SKBM untuk Visa: Pengertian, Fungsi, dan Cara Mendapatkannya
Dokumen administratif bernama Surat Keterangan Belum Menikah (SKBM) kerap menjadi persyaratan dalam pengajuan visa. Walaupun sering diremehkan, SKBM tetap menjadi bagian penting dalam proses hukum terkait status perkawinan. Artikel ini mengulas lebih terperinci SKBM untuk visa, definisi, tujuan, dan cara memperolehnya.
SKBM itu apa?
SKBM adalah surat legal yang memastikan seseorang masih memiliki status lajang. Dokumen ini lazim diperlukan untuk berbagai tahapan administratif, termasuk urusan personal, pendidikan, atau aplikasi visa luar negeri. Untuk keperluan visa, SKBM diminta untuk memastikan bahwa pemohon tidak memiliki pernikahan yang sah.
Tugas SKBM dalam Proses Visa
SKBM memiliki kedudukan penting dalam proses pengajuan visa, terutama bagi pemohon yang mengajukan visa untuk tujuan studi, pekerjaan, atau perjalanan ke luar negeri. Beberapa elemen utama SKBM dalam pengajuan visa diantaranya:
- Menjamin Keautentikan Status Pernikahan
SKBM digunakan untuk memverifikasi bahwa pemohon visa tidak tercatat sebagai individu yang telah menikah. Negara dengan kebijakan ketat soal imigrasi dan pernikahan, mewajibkan pemohon untuk menyerahkan dokumen ini guna memverifikasi status hukum.
- Mematuhi pedoman konsuler
Beberapa perwakilan negara asing mewajibkan pemohon visa untuk mengajukan SKBM sebagai dokumen pendukung. Peraturan ini berlaku untuk visa dengan tujuan tertentu, seperti visa belajar, visa pekerjaan, atau visa keluarga, guna memastikan tidak ada masalah hukum terkait status perkawinan pemohon.
- Menghindari Tindakan Pencurian
Beberapa negara mewajibkan SKBM guna mencegah penipuan yang terjadi dalam permohonan visa, seperti menikah fiktif untuk memperoleh izin tinggal. SKBM mengklarifikasi bahwa pemohon belum berstatus menikah dan tidak terlibat dalam urusan tersebut.
Cara untuk meraih SKBM
Untuk mendapatkan SKBM, tahapan yang dilakukan tidak sulit, meskipun bergantung pada aturan pemerintah daerah. Berikut adalah tahapan umum untuk memperoleh SKBM:
- Melakukan kunjungan ke kantor kelurahan
Proses pertama adalah mendatangi kantor kelurahan atau catatan sipil di kawasan tempat tinggal.
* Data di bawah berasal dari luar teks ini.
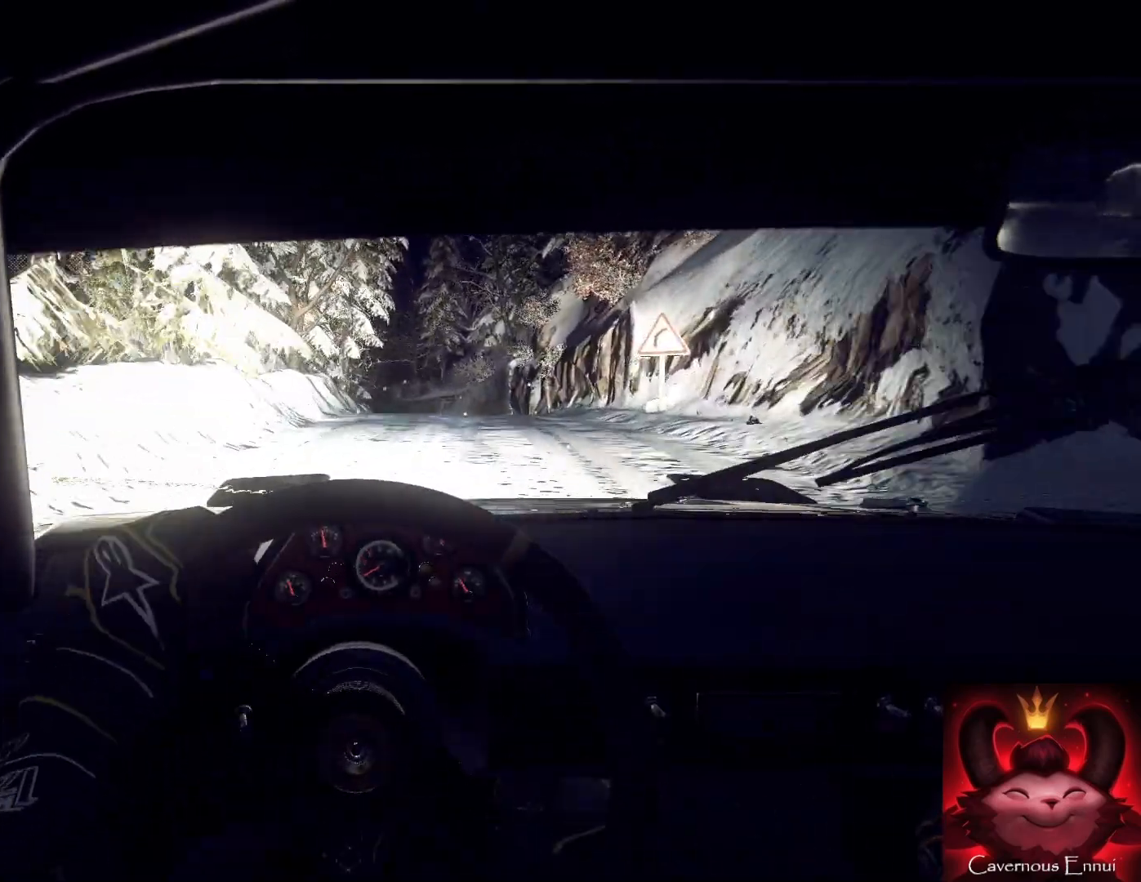
{"buttons": [], "left_stick": "down-left", "right_stick": "center", "events": [[67, "left_stick", "center"], [200, "left_stick", "right"], [400, "left_stick", "center"], [500, "left_stick", "down-left"], [500, "right_stick", "center"]]}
Anda disarankan melengkapi dengan dokumen pendukung, seperti KTP, KK, dan permohonan SKBM.
- Mengisi form permohonan
Anda diharapkan mengisi formulir pengajuan pembuatan SKBM. Dalam formulir ini, Anda diminta untuk melaporkan informasi pribadi terkait status pernikahan dan alasan pembuatan SKBM (untuk pengajuan visa).
- Peninjauan Data
Setelah mengisi formulir, petugas akan memeriksa kesahihan data Anda. Proses ini dimaksudkan untuk menjamin bahwa informasi yang diberikan cocok dengan data yang tercatat dalam sistem administrasi kependudukan.
- Pembayaran biaya prosedur
Sebagian wilayah bisa saja memerlukan biaya administrasi untuk pengurusan SKBM. Pastikan Anda sudah tahu tentang biaya ini agar tidak terjadi kebingungan.
- Perolehan SKBM
Setelah pengecekan selesai, SKBM siap diambil. Lama pembuatan SKBM bisa bervariasi, umumnya antara beberapa hari hingga seminggu tergantung keputusan kantor setempat.
Penutupan
SKBM visa adalah surat yang digunakan untuk membuktikan bahwa pemohon visa belum terikat dalam pernikahan. Walaupun langkah-langkahnya mudah, SKBM tetap berperan krusial dalam memverifikasi berkas imigrasi dan mencegah masalah hukum. Untuk pengajuan visa yang sukses, pastikan SKBM sudah disiapkan sebagai dokumen pendukung.